07/10/2010

'Rethink Spending Cuts' Says Devolved Leaders

The devolved administrations in Northern Ireland, Scotland and Wales have urged the Westminster Government to rethink its planned spending cuts.

Stormont First Minister, Peter Robinson and Deputy First Minister Martin McGuinness have today joined with their counterparts in Scotland and Wales to issue a joint declaration calling on the UK Government to reconsider its approach to the Comprehensive Spending Review.

The local Ministers, along with the Minister for Finance Sammy Wilson, co-signed the declaration, which stated that the three administrations shared a common concern over the consequences to their budgets of cuts, which they described as "too fast and too deep".

The declaration was signed by the Scottish and Welsh First Ministers, Deputy First Ministers and Finance Ministers of the Scottish Government, Northern Ireland Executive and Welsh Assembly Government and said we "wait with considerable apprehension to learn of the consequences for our respective budgets".

The statement continued that: "It is essential that we do not put the recovery at risk. We are concerned however that the UK Government's spending plans may do just that."

The statement underlined that the Institute for Fiscal Studies estimated that the spending plans outlined in the June Emergency Budget represent the deepest and most sustained cuts to public services since at least the end of the Second World War.

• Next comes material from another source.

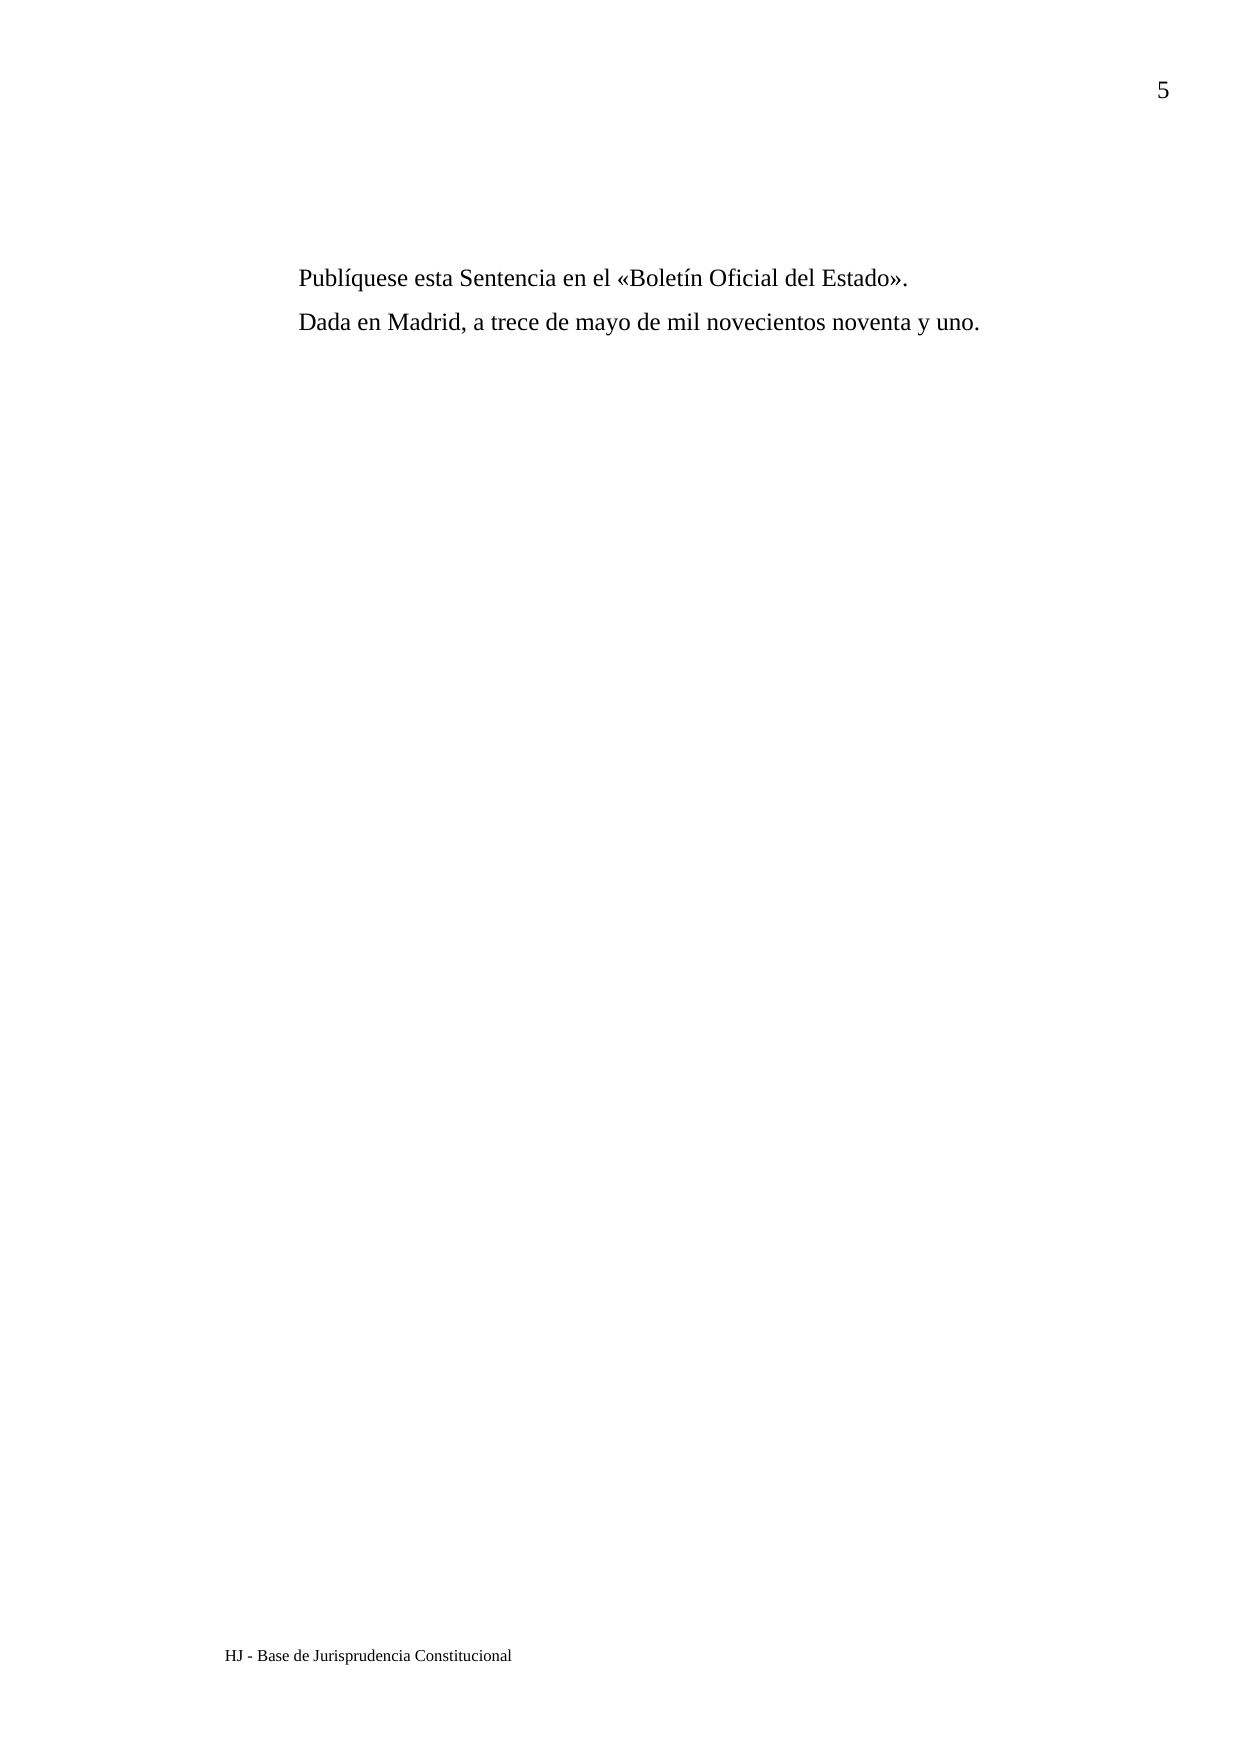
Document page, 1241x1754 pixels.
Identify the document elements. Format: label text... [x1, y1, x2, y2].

text Publíquese esta Sentencia en el «Boletín Oficial del Estado». [224, 263, 1169, 292]
text Dada en Madrid, a trece de mayo de mil novecientos noventa y uno. [224, 307, 1169, 335]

"These cuts are too fast and too deep, consistent with views expressed at the recent Finance Ministers' Quadrilateral," continued the declaration.

"The proposals to cut public spending to such an extent run the risk of stalling any recovery. Private sector demand remains fragile and access to finance continues to be constrained.

"The current plans for fiscal consolidation could therefore have a significant and lasting negative impact on the economy, including people's jobs, which would undermine the very efforts to address the UK's fiscal position. We believe that promoting economic growth is the best way to restore the health of our public finances and this must be our overriding priority."

The joint statement said cuts should be "scaled back and phased in over a longer period".

They urged the UK Government to "share its thinking before the spending review on 20 October so that their budgets could be organised".

Promises?

Meanwhile, the East Belfast DUP MLA Robin Newton has also said that the swingeing cuts proposed by the Conservative/Liberal Democratic coalition government including slashing the capital budget by 50% confirmed the lack of understanding these parties have of NI's unique position.

The DUP Stormont Junior Minister said: "David Cameron singled NI out for special budgetary restrictions prior to the election.

"Secretary of State Owen Patterson in his willingness to tear-up Government agreements is refusing to recognise the full scale of Northern Ireland's fiscal problems."